**Your task**
Without the pictures, give the entries below again exactly as written.

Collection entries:
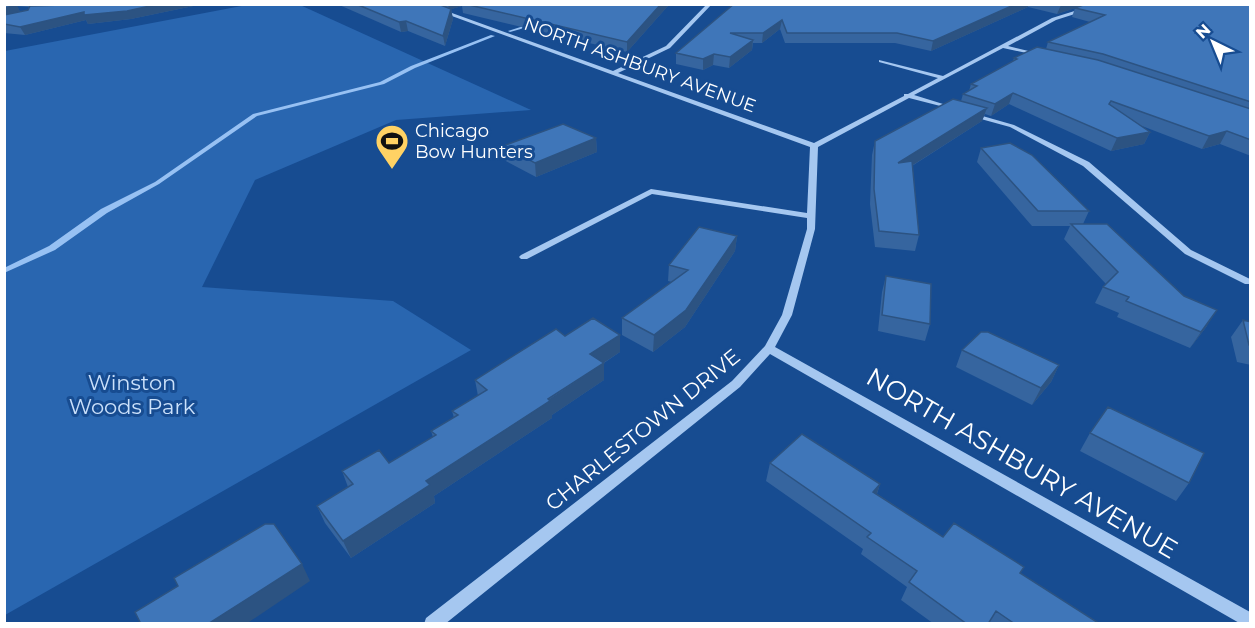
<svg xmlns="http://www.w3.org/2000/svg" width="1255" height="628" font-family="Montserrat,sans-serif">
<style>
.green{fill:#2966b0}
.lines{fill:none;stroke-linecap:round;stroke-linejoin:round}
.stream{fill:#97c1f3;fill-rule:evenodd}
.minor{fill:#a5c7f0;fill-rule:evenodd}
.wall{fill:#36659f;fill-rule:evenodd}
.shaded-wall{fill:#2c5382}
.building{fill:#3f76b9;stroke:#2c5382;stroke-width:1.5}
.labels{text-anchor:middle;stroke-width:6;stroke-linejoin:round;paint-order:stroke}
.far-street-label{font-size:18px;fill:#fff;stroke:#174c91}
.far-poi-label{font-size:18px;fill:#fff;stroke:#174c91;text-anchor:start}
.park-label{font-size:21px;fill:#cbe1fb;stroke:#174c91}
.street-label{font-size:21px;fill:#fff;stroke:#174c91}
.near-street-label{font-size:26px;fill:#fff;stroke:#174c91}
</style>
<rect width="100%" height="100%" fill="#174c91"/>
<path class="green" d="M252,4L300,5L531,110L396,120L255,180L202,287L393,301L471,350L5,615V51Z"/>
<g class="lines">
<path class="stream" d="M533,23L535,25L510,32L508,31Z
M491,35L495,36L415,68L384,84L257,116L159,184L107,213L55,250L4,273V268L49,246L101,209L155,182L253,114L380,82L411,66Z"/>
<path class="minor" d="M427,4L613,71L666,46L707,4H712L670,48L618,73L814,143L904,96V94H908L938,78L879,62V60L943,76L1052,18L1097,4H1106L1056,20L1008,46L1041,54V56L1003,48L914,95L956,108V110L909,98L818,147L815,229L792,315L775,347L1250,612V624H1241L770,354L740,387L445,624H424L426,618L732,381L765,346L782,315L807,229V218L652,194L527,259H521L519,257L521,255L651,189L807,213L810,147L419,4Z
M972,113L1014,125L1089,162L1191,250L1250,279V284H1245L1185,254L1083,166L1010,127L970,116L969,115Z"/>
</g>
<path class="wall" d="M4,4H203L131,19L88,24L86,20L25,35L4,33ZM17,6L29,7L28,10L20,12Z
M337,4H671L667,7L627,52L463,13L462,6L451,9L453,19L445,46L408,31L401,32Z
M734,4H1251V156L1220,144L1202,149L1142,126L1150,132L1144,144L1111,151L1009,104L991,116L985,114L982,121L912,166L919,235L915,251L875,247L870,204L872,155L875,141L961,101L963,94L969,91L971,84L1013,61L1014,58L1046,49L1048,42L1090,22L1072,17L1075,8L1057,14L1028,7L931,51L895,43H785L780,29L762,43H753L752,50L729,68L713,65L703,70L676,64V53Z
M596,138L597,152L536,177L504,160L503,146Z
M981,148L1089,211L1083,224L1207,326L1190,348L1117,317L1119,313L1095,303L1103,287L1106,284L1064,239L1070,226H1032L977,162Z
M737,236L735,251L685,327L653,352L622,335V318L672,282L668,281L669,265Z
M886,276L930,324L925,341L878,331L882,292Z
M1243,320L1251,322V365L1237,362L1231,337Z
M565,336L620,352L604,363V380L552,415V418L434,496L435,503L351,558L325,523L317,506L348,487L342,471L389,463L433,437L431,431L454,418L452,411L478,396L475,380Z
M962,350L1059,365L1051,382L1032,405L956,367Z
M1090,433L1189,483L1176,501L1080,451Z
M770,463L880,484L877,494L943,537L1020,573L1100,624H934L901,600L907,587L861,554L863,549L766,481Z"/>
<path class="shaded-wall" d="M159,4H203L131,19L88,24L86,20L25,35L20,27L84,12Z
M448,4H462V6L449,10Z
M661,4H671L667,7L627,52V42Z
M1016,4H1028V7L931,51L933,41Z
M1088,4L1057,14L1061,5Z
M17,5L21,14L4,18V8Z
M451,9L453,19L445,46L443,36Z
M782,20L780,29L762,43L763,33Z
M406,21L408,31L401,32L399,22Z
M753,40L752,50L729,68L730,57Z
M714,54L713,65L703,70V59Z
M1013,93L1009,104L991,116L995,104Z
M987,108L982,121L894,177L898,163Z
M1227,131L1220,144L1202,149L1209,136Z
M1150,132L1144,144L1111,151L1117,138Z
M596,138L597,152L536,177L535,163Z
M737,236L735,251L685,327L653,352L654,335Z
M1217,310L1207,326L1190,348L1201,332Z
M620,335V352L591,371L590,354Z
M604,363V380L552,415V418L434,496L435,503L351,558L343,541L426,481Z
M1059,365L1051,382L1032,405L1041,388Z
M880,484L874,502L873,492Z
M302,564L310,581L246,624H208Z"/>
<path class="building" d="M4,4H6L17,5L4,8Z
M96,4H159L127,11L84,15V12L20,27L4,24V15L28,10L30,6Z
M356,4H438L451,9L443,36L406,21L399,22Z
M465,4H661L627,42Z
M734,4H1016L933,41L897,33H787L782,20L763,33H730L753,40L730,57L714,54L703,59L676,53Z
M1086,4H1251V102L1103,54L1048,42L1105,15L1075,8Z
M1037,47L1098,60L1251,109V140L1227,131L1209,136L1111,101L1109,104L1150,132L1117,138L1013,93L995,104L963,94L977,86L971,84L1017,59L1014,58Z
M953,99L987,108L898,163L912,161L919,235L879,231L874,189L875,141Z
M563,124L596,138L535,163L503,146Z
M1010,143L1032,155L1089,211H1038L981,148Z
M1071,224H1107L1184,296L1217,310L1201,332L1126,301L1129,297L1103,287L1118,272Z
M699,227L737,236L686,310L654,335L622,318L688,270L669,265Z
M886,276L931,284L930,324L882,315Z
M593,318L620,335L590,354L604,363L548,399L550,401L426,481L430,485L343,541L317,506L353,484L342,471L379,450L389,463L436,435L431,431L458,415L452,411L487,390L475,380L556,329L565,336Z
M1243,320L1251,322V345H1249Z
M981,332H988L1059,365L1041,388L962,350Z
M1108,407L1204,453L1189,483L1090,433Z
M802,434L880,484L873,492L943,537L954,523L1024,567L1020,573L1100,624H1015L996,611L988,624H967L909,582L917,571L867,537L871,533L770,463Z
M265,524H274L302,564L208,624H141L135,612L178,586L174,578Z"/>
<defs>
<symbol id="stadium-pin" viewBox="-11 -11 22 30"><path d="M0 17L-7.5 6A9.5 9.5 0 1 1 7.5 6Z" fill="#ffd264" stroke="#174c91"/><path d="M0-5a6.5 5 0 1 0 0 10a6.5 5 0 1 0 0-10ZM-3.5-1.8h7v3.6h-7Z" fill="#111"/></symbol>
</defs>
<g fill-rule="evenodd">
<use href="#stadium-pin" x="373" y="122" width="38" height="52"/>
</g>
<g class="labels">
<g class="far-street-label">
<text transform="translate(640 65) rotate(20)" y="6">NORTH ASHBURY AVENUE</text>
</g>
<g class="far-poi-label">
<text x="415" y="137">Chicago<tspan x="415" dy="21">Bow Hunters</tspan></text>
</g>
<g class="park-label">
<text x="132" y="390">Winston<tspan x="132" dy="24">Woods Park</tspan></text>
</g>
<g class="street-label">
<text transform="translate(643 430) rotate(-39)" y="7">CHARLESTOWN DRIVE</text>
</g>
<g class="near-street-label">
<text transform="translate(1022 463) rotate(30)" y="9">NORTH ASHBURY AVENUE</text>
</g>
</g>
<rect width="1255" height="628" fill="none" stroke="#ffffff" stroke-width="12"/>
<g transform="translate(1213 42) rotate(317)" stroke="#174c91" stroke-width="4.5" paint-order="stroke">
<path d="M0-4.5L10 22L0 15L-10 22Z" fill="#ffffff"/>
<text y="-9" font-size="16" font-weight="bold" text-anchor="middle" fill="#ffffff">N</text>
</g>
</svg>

**Completed task**
<svg xmlns="http://www.w3.org/2000/svg" width="1255" height="628" font-family="Montserrat,sans-serif">
<style>
.green{fill:#2966b0}
.lines{fill:none;stroke-linecap:round;stroke-linejoin:round}
.stream{fill:#97c1f3;fill-rule:evenodd}
.minor{fill:#a5c7f0;fill-rule:evenodd}
.wall{fill:#36659f;fill-rule:evenodd}
.shaded-wall{fill:#2c5382}
.building{fill:#3f76b9;stroke:#2c5382;stroke-width:1.5}
.labels{text-anchor:middle;stroke-width:6;stroke-linejoin:round;paint-order:stroke}
.far-street-label{font-size:18px;fill:#fff;stroke:#174c91}
.far-poi-label{font-size:18px;fill:#fff;stroke:#174c91;text-anchor:start}
.park-label{font-size:21px;fill:#cbe1fb;stroke:#174c91}
.street-label{font-size:21px;fill:#fff;stroke:#174c91}
.near-street-label{font-size:26px;fill:#fff;stroke:#174c91}
</style>
<rect width="100%" height="100%" fill="#174c91"/>
<path class="green" d="M252,4L300,5L531,110L396,120L255,180L202,287L393,301L471,350L5,615V51Z"/>
<g class="lines">
<path class="stream" d="M533,23L535,25L510,32L508,31Z
M491,35L495,36L415,68L384,84L257,116L159,184L107,213L55,250L4,273V268L49,246L101,209L155,182L253,114L380,82L411,66Z"/>
<path class="minor" d="M427,4L613,71L666,46L707,4H712L670,48L618,73L814,143L904,96V94H908L938,78L879,62V60L943,76L1052,18L1097,4H1106L1056,20L1008,46L1041,54V56L1003,48L914,95L956,108V110L909,98L818,147L815,229L792,315L775,347L1250,612V624H1241L770,354L740,387L445,624H424L426,618L732,381L765,346L782,315L807,229V218L652,194L527,259H521L519,257L521,255L651,189L807,213L810,147L419,4Z
M972,113L1014,125L1089,162L1191,250L1250,279V284H1245L1185,254L1083,166L1010,127L970,116L969,115Z"/>
</g>
<path class="wall" d="M4,4H203L131,19L88,24L86,20L25,35L4,33ZM17,6L29,7L28,10L20,12Z
M337,4H671L667,7L627,52L463,13L462,6L451,9L453,19L445,46L408,31L401,32Z
M734,4H1251V156L1220,144L1202,149L1142,126L1150,132L1144,144L1111,151L1009,104L991,116L985,114L982,121L912,166L919,235L915,251L875,247L870,204L872,155L875,141L961,101L963,94L969,91L971,84L1013,61L1014,58L1046,49L1048,42L1090,22L1072,17L1075,8L1057,14L1028,7L931,51L895,43H785L780,29L762,43H753L752,50L729,68L713,65L703,70L676,64V53Z
M596,138L597,152L536,177L504,160L503,146Z
M981,148L1089,211L1083,224L1207,326L1190,348L1117,317L1119,313L1095,303L1103,287L1106,284L1064,239L1070,226H1032L977,162Z
M737,236L735,251L685,327L653,352L622,335V318L672,282L668,281L669,265Z
M886,276L930,324L925,341L878,331L882,292Z
M1243,320L1251,322V365L1237,362L1231,337Z
M565,336L620,352L604,363V380L552,415V418L434,496L435,503L351,558L325,523L317,506L348,487L342,471L389,463L433,437L431,431L454,418L452,411L478,396L475,380Z
M962,350L1059,365L1051,382L1032,405L956,367Z
M1090,433L1189,483L1176,501L1080,451Z
M770,463L880,484L877,494L943,537L1020,573L1100,624H934L901,600L907,587L861,554L863,549L766,481Z"/>
<path class="shaded-wall" d="M159,4H203L131,19L88,24L86,20L25,35L20,27L84,12Z
M448,4H462V6L449,10Z
M661,4H671L667,7L627,52V42Z
M1016,4H1028V7L931,51L933,41Z
M1088,4L1057,14L1061,5Z
M17,5L21,14L4,18V8Z
M451,9L453,19L445,46L443,36Z
M782,20L780,29L762,43L763,33Z
M406,21L408,31L401,32L399,22Z
M753,40L752,50L729,68L730,57Z
M714,54L713,65L703,70V59Z
M1013,93L1009,104L991,116L995,104Z
M987,108L982,121L894,177L898,163Z
M1227,131L1220,144L1202,149L1209,136Z
M1150,132L1144,144L1111,151L1117,138Z
M596,138L597,152L536,177L535,163Z
M737,236L735,251L685,327L653,352L654,335Z
M1217,310L1207,326L1190,348L1201,332Z
M620,335V352L591,371L590,354Z
M604,363V380L552,415V418L434,496L435,503L351,558L343,541L426,481Z
M1059,365L1051,382L1032,405L1041,388Z
M880,484L874,502L873,492Z
M302,564L310,581L246,624H208Z"/>
<path class="building" d="M4,4H6L17,5L4,8Z
M96,4H159L127,11L84,15V12L20,27L4,24V15L28,10L30,6Z
M356,4H438L451,9L443,36L406,21L399,22Z
M465,4H661L627,42Z
M734,4H1016L933,41L897,33H787L782,20L763,33H730L753,40L730,57L714,54L703,59L676,53Z
M1086,4H1251V102L1103,54L1048,42L1105,15L1075,8Z
M1037,47L1098,60L1251,109V140L1227,131L1209,136L1111,101L1109,104L1150,132L1117,138L1013,93L995,104L963,94L977,86L971,84L1017,59L1014,58Z
M953,99L987,108L898,163L912,161L919,235L879,231L874,189L875,141Z
M563,124L596,138L535,163L503,146Z
M1010,143L1032,155L1089,211H1038L981,148Z
M1071,224H1107L1184,296L1217,310L1201,332L1126,301L1129,297L1103,287L1118,272Z
M699,227L737,236L686,310L654,335L622,318L688,270L669,265Z
M886,276L931,284L930,324L882,315Z
M593,318L620,335L590,354L604,363L548,399L550,401L426,481L430,485L343,541L317,506L353,484L342,471L379,450L389,463L436,435L431,431L458,415L452,411L487,390L475,380L556,329L565,336Z
M1243,320L1251,322V345H1249Z
M981,332H988L1059,365L1041,388L962,350Z
M1108,407L1204,453L1189,483L1090,433Z
M802,434L880,484L873,492L943,537L954,523L1024,567L1020,573L1100,624H1015L996,611L988,624H967L909,582L917,571L867,537L871,533L770,463Z
M265,524H274L302,564L208,624H141L135,612L178,586L174,578Z"/>
<defs>
<symbol id="stadium-pin" viewBox="-11 -11 22 30"><path d="M0 17L-7.5 6A9.5 9.5 0 1 1 7.5 6Z" fill="#ffd264" stroke="#174c91"/><path d="M0-5a6.5 5 0 1 0 0 10a6.5 5 0 1 0 0-10ZM-3.5-1.8h7v3.6h-7Z" fill="#111"/></symbol>
</defs>
<g fill-rule="evenodd">
<use href="#stadium-pin" x="373" y="122" width="38" height="52"/>
</g>
<g class="labels">
<g class="far-street-label">
<text transform="translate(640 65) rotate(20)" y="6">NORTH ASHBURY AVENUE</text>
</g>
<g class="far-poi-label">
<text x="415" y="137">Chicago<tspan x="415" dy="21">Bow Hunters</tspan></text>
</g>
<g class="park-label">
<text x="132" y="390">Winston<tspan x="132" dy="24">Woods Park</tspan></text>
</g>
<g class="street-label">
<text transform="translate(643 430) rotate(-39)" y="7">CHARLESTOWN DRIVE</text>
</g>
<g class="near-street-label">
<text transform="translate(1022 463) rotate(30)" y="9">NORTH ASHBURY AVENUE</text>
</g>
</g>
<rect width="1255" height="628" fill="none" stroke="#ffffff" stroke-width="12"/>
<g transform="translate(1213 42) rotate(317)" stroke="#174c91" stroke-width="4.5" paint-order="stroke">
<path d="M0-4.5L10 22L0 15L-10 22Z" fill="#ffffff"/>
<text y="-9" font-size="16" font-weight="bold" text-anchor="middle" fill="#ffffff">N</text>
</g>
</svg>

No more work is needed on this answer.